The uniqueness of a special maximal ideal factorization

The uniqueness of a special maximal ideal factorization

The following problem is from Michael Artin's Algebra, chapter 12, M.6,
unstarred:
Let $R$ be a domain, and let $I$ be an ideal that is a product of distinct
maximal ideals in two ways, say $I=P_1\dotsb P_r=Q_1\dotsb Q_s$. Prove
that the two factorizations are the same, except for the ordering of the
terms.
Well, following the proof of the fundamental theorem of arithmetic, it
seems that we should prove the theorem in the following way:
Show that $P_1=Q_j$ for some $j$.
Cancel $P_1,Q_j$ from both sides and reduce it to the induction hypothesis.

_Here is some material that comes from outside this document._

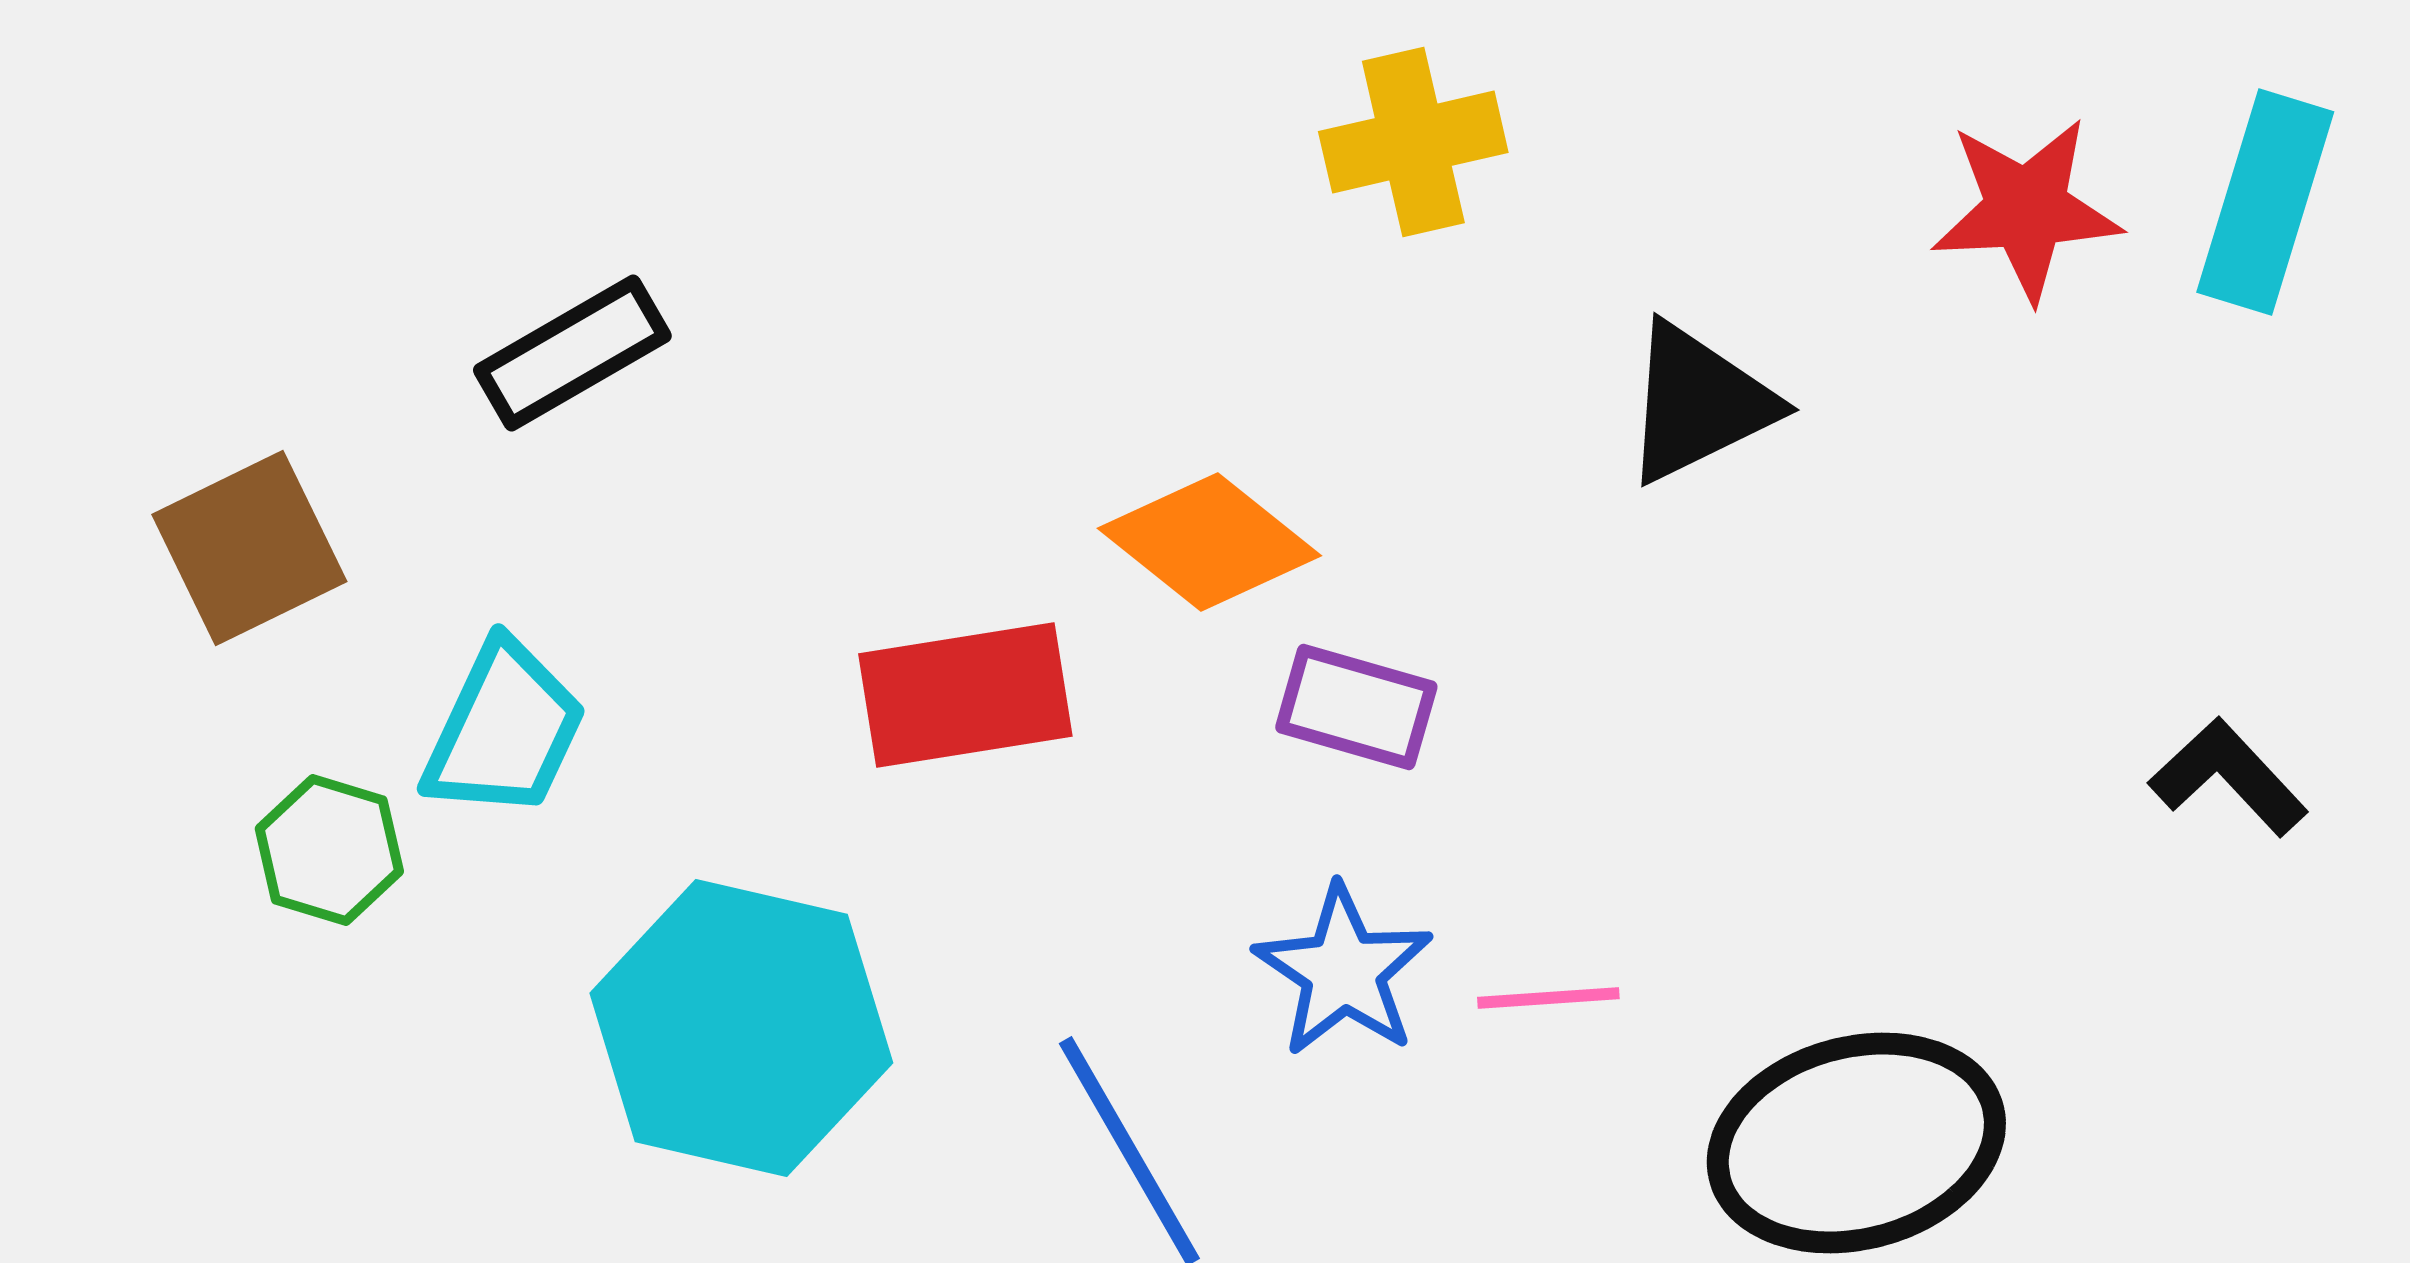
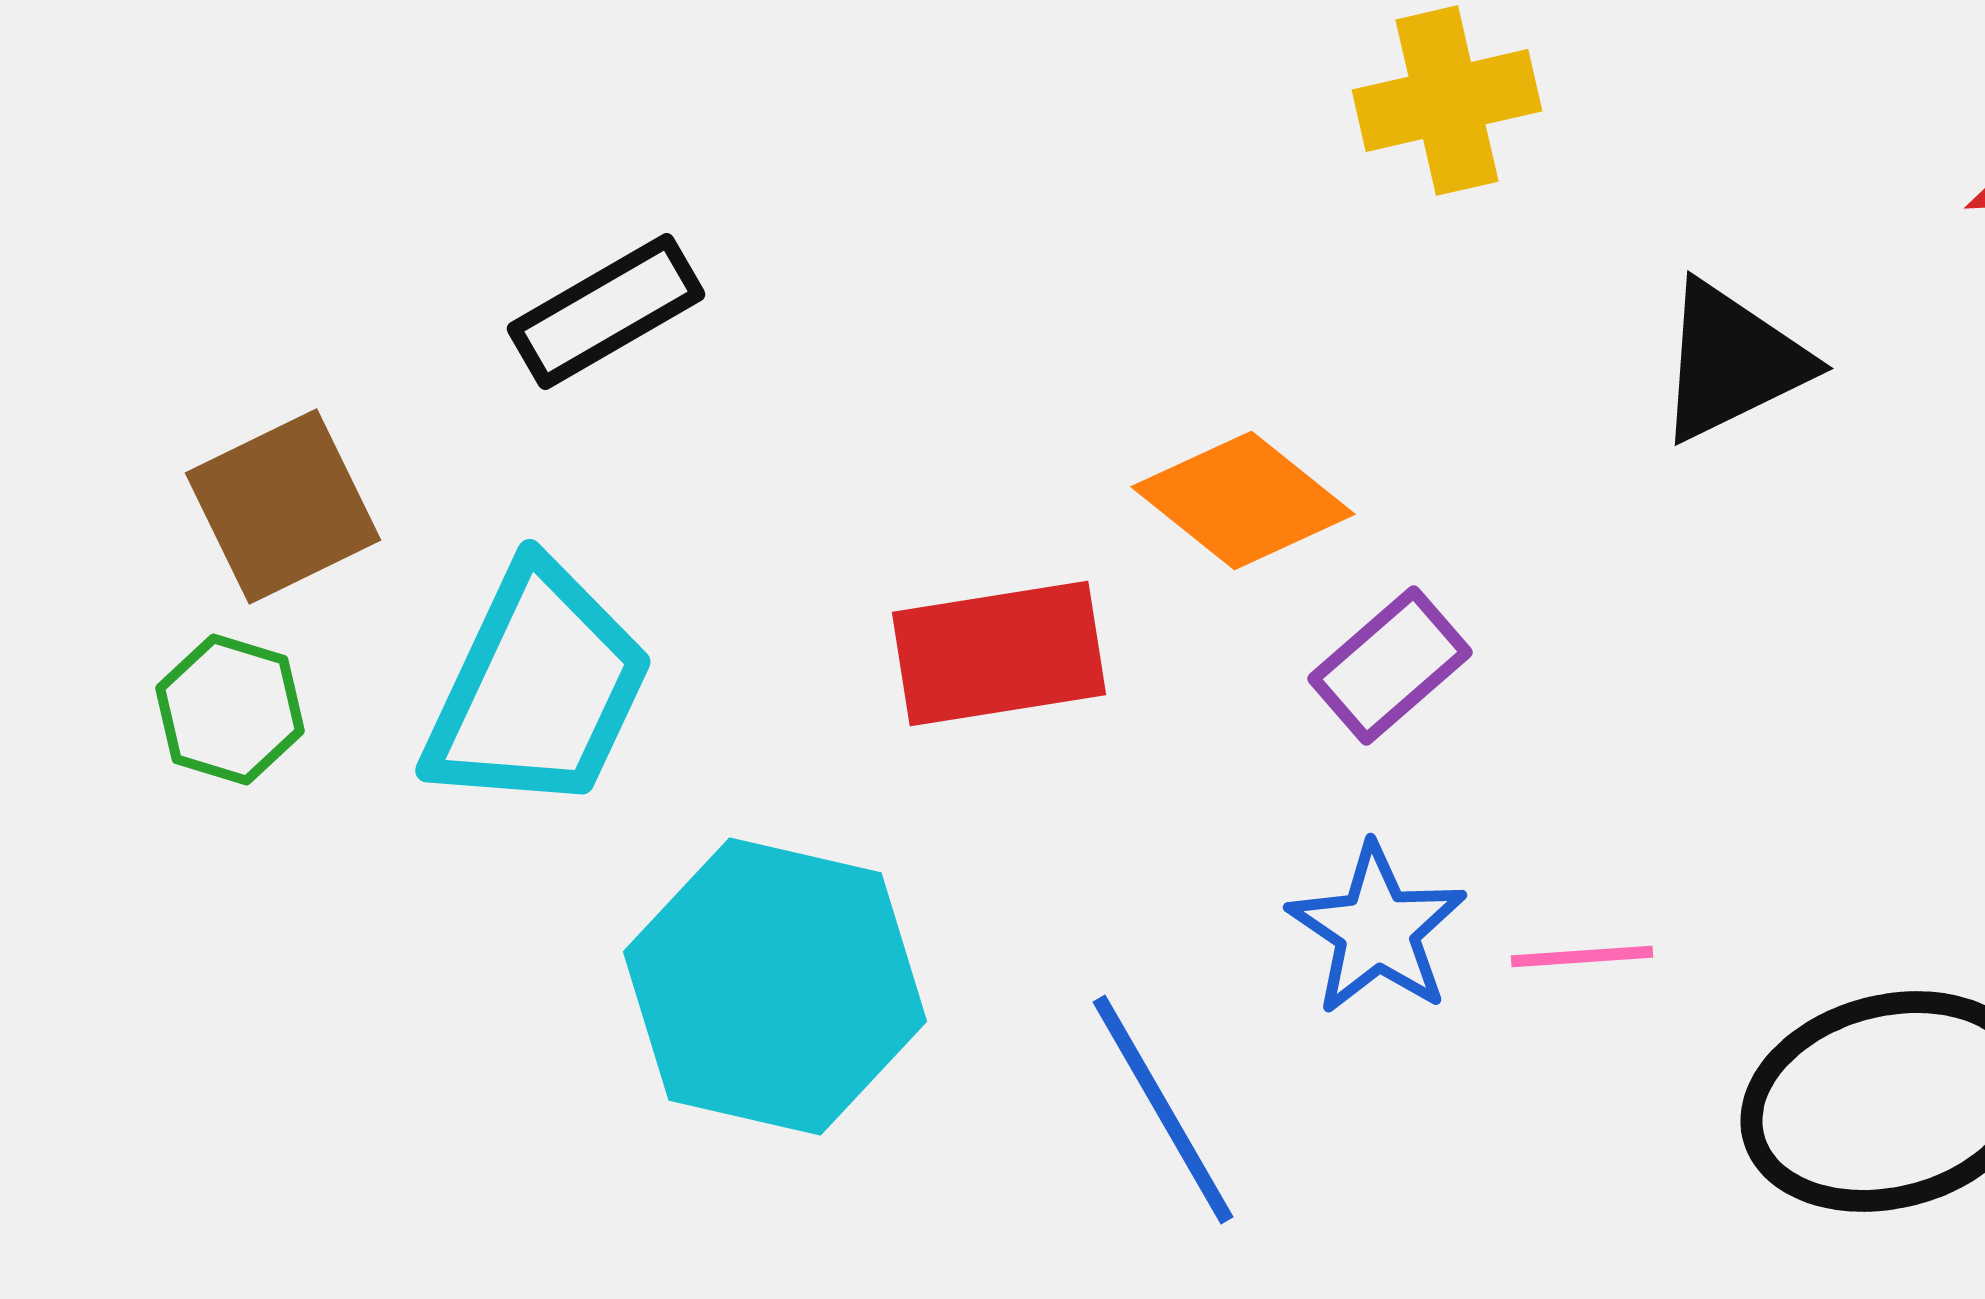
purple rectangle: (1356, 707) -> (1390, 666), turned -57
cyan trapezoid: (504, 730) -> (538, 689), size x1.4
green hexagon: (329, 850) -> (230, 710), moved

The first bulletin is relatively easy. It follows from the fact that
maximal ideals are prime, therefore if $M$ is maximal, and $M\supset AB$,
then $M\supset A$ or $M\supset B$, thus there's some $Q_j\subset P_1$,
therefore $Q_j=P_1$ following from the maximality of $Q_j$.

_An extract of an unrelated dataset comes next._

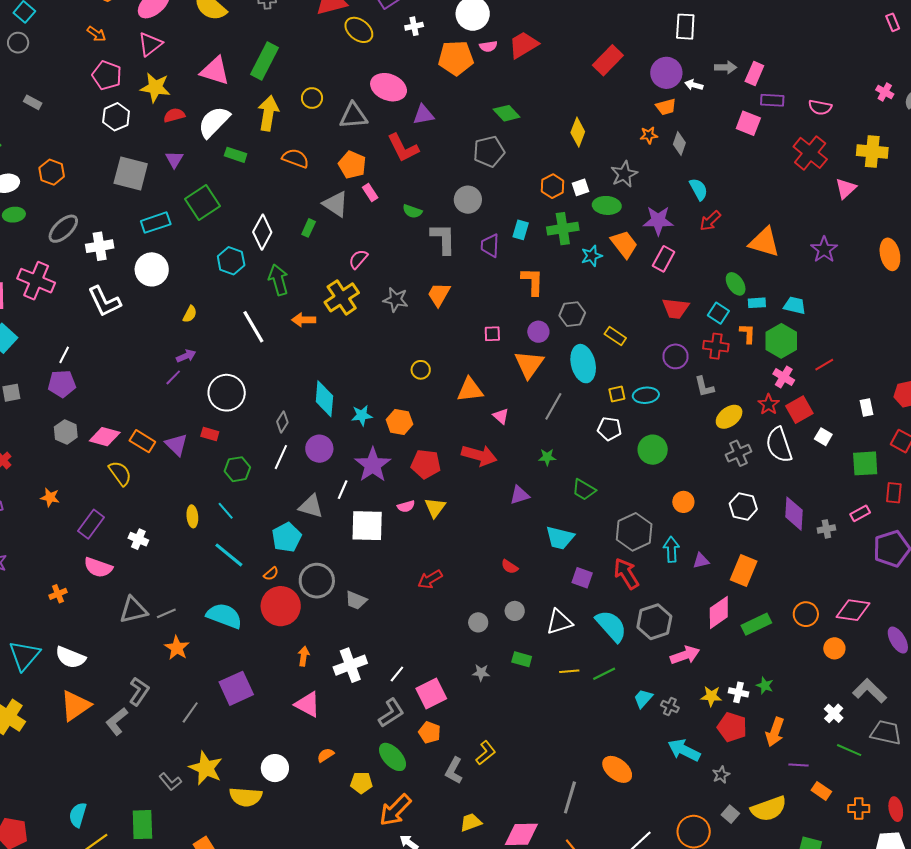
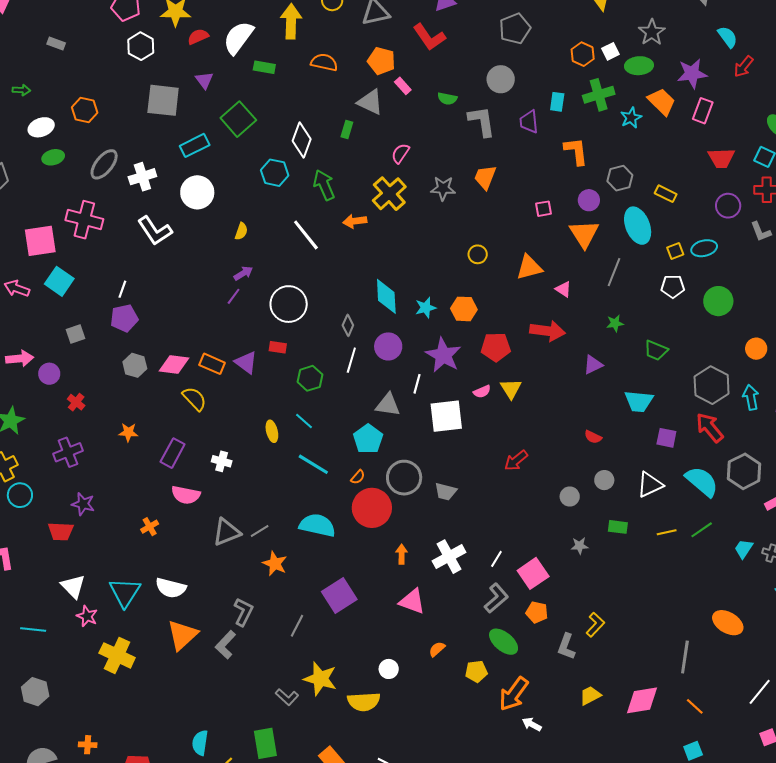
white circle: (275, 768) -> (389, 669), size x0.7

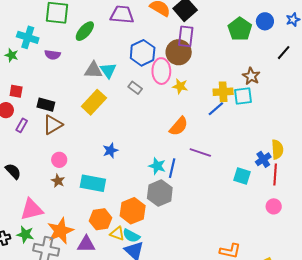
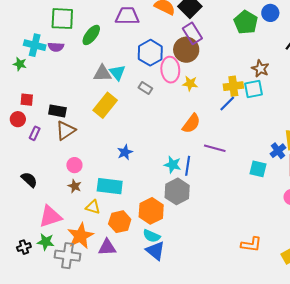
purple rectangle: (186, 36) -> (192, 33), turned -35
purple semicircle: (53, 55) -> (56, 47), moved
yellow triangle: (117, 234) -> (93, 207), moved

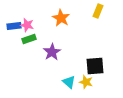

However, the second one seems hard. There seems no cancellation laws among
ideals. There's a counterexample even for maximal ideals, since maximal
ideals could be zero. It's not like prime number, which are always
positive. I should note that the distinctness of $P_k$,$Q_j$ and the fact
that $R$ is a domain isn't used.
So how can we proceed next? Any help? Thanks!